File /usr/local/lib/python3.11/site-packages/deepparse/download_tools.py:130, in download_model(model_type, saving_cache_path)
    128     download_fasttext_magnitude_embeddings(cache_dir=saving_cache_path)
    129 elif "bpemb" in model_type:
--> 130     BPEmb(
    131         lang="multi", vs=100000, dim=300, cache_dir=saving_cache_path
    132     )  # The class manage the download of the pretrained words embedding
    134 model_type_filename = MODEL_MAPPING_CHOICES[model_type]
    135 model_path = os.path.join(saving_cache_path, f"{model_type_filename}.ckpt")

File /usr/local/lib/python3.11/site-packages/bpemb/bpemb.py:173, in BPEmb.__init__(self, lang, vs, dim, cache_dir, preprocess, encode_extra_options, add_pad_emb, vs_fallback, segmentation_only, model_file, emb_file)
    171 else:
    172     model_file = self.model_tpl.format(lang=lang, vs=vs)
--> 173     self.model_file = self._load_file(model_file)
    174 self.spm = sentencepiece_load(self.model_file)
    175 self.vocab_size = self.vs = self.spm.get_piece_size()

File /usr/local/lib/python3.11/site-packages/bpemb/bpemb.py:228, in BPEmb._load_file(self, file, archive, cache_dir)
    226 file_url = self.base_url + file + suffix
    227 print("downloading", file_url)
...
   1018     )
   1020 if http_error_msg:
-> 1021     raise HTTPError(http_error_msg, response=self)

HTTPError: 404 Client Error: Not Found for url: https://bpemb.h-its.org/multi/multi.wiki.bpe.vs100000.model

Probably URL has been changed to https://bpemb.h-its.org/multi/multi/multi.wiki.bpe.vs1000000.model? (NOTE: extra multi in url)

Expected behavior Model is downloaded without error

Desktop (please complete the following information):

github-actions[bot] commented 6 months ago

Thank you for you interest in improving Deepparse.
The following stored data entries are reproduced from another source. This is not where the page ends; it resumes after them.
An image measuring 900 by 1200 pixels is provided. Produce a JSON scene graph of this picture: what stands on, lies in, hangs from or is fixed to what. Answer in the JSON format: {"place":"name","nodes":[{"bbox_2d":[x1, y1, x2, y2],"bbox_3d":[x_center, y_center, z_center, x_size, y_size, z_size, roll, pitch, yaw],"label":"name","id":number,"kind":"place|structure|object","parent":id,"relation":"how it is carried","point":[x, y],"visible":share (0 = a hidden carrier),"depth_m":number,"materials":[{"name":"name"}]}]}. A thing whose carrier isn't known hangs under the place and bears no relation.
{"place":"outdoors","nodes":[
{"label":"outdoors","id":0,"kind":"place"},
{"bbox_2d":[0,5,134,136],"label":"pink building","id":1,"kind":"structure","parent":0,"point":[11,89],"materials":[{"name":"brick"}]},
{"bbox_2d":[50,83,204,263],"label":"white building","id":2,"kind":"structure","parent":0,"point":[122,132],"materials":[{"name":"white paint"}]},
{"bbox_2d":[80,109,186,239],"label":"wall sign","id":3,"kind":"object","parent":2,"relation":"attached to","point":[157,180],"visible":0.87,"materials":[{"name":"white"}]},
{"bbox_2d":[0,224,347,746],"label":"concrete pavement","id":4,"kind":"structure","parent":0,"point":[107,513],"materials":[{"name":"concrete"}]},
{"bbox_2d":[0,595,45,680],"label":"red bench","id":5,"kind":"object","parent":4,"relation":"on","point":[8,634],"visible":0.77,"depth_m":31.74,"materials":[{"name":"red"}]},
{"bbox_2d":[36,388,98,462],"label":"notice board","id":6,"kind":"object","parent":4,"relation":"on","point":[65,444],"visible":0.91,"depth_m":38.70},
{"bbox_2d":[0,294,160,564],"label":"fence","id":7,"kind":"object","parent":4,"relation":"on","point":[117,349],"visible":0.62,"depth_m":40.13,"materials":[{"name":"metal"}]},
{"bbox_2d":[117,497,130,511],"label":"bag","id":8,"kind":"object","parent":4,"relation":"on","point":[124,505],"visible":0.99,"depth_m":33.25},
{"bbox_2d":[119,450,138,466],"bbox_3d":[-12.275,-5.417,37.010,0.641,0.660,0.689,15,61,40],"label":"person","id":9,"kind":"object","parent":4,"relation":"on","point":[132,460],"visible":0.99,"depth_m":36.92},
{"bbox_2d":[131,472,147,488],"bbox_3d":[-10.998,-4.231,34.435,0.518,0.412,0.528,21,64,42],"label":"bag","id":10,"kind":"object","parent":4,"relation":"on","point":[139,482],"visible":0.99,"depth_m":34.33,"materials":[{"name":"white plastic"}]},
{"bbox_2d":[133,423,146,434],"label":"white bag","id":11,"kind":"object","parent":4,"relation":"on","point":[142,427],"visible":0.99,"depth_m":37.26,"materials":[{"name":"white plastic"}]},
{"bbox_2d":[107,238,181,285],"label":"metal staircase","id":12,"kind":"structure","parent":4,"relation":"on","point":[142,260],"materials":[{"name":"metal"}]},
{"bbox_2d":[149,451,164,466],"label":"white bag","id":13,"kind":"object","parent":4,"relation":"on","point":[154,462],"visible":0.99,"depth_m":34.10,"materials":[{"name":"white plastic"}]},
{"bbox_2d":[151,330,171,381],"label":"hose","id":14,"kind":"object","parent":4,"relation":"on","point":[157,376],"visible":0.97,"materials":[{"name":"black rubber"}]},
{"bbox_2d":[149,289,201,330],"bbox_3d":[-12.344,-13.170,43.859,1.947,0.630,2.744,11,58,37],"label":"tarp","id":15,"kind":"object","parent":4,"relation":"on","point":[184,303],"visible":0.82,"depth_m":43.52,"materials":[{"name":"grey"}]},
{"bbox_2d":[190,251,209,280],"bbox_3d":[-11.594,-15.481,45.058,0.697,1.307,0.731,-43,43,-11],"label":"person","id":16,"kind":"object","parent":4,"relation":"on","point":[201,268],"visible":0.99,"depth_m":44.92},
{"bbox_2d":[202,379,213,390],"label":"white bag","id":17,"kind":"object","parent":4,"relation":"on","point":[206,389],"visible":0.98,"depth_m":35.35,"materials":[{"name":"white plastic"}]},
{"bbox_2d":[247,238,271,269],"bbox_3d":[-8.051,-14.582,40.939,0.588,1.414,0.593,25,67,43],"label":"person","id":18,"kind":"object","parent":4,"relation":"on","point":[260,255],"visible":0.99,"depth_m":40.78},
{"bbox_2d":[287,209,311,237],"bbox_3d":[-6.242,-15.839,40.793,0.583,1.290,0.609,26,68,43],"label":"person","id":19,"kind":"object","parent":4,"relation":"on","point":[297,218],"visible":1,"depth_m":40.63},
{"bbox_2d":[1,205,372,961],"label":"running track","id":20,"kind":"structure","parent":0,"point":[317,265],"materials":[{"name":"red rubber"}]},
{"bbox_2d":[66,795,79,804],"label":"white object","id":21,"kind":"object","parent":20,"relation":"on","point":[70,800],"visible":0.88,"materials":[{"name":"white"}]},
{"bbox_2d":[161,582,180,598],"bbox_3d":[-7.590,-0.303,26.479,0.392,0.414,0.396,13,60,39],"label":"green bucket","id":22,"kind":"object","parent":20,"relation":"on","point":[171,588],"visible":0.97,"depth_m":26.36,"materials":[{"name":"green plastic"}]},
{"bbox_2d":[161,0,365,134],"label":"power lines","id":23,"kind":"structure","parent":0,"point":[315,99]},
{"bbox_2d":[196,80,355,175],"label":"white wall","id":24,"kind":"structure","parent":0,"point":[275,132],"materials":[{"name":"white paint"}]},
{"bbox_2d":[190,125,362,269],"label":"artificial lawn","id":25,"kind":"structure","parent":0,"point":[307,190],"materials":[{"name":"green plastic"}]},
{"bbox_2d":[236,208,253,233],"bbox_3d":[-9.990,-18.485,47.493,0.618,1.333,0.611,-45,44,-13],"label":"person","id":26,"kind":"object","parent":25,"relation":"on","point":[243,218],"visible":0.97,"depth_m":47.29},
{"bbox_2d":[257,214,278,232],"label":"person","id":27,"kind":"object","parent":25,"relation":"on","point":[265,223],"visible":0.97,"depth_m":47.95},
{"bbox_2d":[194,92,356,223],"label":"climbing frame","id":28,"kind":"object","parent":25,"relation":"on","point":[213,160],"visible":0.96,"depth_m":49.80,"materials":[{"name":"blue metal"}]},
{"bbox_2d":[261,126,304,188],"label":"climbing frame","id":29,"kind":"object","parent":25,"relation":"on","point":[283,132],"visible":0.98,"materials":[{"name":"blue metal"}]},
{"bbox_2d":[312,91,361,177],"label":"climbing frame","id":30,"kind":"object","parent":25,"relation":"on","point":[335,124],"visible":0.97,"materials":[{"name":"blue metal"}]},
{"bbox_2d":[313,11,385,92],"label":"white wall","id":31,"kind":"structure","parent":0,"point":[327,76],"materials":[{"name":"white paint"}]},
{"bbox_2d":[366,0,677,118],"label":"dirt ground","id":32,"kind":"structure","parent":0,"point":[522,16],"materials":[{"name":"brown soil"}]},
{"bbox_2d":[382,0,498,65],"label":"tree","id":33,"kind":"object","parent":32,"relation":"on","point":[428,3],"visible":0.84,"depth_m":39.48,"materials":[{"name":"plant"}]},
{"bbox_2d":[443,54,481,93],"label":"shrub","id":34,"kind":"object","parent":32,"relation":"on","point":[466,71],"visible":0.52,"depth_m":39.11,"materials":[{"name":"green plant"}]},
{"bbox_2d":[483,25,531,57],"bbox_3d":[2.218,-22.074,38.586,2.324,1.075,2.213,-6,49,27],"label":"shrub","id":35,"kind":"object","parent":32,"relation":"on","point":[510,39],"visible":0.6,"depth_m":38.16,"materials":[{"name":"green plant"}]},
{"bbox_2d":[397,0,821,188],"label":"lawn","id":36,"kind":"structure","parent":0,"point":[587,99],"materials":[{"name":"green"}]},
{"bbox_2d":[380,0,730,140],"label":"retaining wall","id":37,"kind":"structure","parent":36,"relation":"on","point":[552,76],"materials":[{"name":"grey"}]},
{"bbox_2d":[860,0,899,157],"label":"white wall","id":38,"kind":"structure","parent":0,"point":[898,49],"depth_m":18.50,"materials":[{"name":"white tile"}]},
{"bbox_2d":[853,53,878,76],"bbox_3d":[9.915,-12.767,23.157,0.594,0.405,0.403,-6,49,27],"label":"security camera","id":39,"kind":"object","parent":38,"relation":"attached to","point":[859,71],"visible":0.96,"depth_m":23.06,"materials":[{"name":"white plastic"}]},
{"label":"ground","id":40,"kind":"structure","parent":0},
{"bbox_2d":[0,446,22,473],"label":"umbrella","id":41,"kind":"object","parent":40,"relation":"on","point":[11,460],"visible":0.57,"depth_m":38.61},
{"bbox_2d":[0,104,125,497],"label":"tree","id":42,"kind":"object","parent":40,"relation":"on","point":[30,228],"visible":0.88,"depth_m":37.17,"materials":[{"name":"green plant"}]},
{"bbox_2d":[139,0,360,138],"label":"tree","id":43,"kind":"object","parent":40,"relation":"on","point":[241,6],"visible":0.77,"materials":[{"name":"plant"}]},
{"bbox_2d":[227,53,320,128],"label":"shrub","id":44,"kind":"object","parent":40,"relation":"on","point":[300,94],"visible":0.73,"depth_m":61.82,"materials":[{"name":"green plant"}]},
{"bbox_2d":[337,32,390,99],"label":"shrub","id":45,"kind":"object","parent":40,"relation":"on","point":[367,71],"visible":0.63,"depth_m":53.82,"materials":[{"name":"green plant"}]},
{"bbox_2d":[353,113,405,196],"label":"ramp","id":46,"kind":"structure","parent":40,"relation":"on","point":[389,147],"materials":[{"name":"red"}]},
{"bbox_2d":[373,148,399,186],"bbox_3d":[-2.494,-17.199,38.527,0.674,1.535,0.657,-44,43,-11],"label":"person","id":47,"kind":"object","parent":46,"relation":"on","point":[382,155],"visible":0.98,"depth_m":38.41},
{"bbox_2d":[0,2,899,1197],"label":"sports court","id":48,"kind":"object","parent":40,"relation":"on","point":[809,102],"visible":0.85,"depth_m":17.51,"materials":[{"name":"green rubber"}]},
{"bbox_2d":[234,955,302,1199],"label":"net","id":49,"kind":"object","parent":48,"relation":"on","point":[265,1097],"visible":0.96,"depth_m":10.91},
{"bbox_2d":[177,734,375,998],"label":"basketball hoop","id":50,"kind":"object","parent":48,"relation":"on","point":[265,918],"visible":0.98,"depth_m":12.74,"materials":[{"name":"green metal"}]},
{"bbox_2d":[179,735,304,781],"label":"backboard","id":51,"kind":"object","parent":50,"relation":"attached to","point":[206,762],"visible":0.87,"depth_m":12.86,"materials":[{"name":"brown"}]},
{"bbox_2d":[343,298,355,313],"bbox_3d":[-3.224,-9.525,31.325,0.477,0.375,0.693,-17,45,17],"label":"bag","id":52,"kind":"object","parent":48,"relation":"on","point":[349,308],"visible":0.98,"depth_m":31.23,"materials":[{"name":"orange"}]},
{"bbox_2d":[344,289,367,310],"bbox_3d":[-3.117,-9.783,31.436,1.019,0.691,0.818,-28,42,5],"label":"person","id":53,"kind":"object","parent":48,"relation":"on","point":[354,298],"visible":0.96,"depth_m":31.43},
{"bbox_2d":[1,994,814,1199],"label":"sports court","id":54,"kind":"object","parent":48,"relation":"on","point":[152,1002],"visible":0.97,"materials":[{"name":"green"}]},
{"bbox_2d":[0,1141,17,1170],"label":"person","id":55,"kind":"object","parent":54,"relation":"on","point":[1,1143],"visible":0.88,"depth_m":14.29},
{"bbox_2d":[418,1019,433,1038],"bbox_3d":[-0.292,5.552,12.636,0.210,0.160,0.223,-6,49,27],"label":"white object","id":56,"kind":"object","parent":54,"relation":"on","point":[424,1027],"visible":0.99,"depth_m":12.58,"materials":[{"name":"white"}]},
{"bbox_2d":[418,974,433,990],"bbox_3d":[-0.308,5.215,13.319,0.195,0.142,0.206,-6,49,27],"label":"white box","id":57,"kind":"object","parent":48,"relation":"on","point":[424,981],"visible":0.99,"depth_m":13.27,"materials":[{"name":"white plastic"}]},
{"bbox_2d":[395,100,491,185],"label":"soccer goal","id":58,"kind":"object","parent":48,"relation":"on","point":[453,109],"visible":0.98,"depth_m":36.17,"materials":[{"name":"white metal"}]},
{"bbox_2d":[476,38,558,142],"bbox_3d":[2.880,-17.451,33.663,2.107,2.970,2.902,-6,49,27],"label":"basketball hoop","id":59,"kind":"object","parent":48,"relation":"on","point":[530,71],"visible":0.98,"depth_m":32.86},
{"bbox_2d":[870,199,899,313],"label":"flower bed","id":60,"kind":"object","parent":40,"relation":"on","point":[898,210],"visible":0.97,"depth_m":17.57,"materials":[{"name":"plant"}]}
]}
gokdumano commented 6 months ago

I faced the same issue, it is not validated but I think changing the _baseurl in bpemb.py file might help you.

davebulaval commented 6 months ago

Yeah, it is a problem with the BPEMB package. I have opened an issue.

jarkkojarvinen commented 5 months ago

Thanks. Seems that there are some bugs now in dependencies :/

davebulaval commented 5 months ago

It seems like it is for BPEmp. I will wait a couple of days before trying to fix it on our side. I want to avoid more packages to maintain.

davebulaval commented 5 months ago

I have written to the maintainers, but have not received any response so far.

davebulaval commented 4 months ago

Since the maintainers' response is too long, I have pushed a hotfix with a BPEmb wrapper to change the base URL. It will be released in version 0.9.10.